Exercise material:
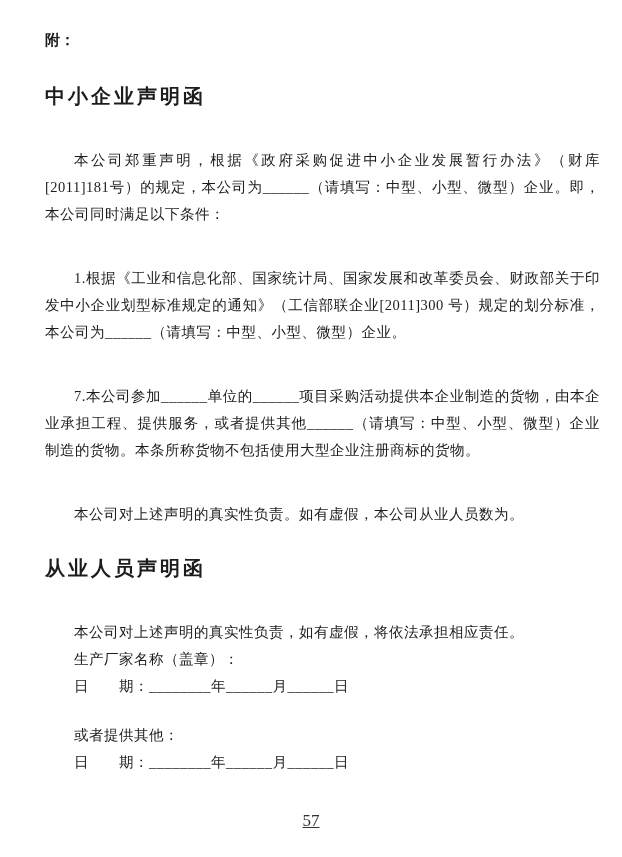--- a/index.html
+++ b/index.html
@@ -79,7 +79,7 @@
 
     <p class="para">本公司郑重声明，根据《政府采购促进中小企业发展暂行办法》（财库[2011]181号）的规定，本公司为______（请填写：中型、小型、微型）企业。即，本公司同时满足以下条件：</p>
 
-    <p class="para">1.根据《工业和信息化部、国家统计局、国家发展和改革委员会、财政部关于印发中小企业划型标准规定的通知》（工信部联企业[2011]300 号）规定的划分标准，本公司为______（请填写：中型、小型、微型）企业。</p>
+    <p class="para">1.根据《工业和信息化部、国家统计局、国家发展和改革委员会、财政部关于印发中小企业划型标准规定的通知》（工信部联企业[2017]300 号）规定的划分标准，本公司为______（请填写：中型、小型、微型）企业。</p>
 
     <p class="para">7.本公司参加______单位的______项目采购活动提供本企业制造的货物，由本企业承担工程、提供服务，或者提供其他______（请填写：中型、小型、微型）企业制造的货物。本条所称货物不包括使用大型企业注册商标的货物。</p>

What is needed: From the listing above, collect each line in which the string "工信部联企业" appears.

Task solution:
-    <p class="para">1.根据《工业和信息化部、国家统计局、国家发展和改革委员会、财政部关于印发中小企业划型标准规定的通知》（工信部联企业[2011]300 号）规定的划分标准，本公司为______（请填写：中型、小型、微型）企业。</p>
+    <p class="para">1.根据《工业和信息化部、国家统计局、国家发展和改革委员会、财政部关于印发中小企业划型标准规定的通知》（工信部联企业[2017]300 号）规定的划分标准，本公司为______（请填写：中型、小型、微型）企业。</p>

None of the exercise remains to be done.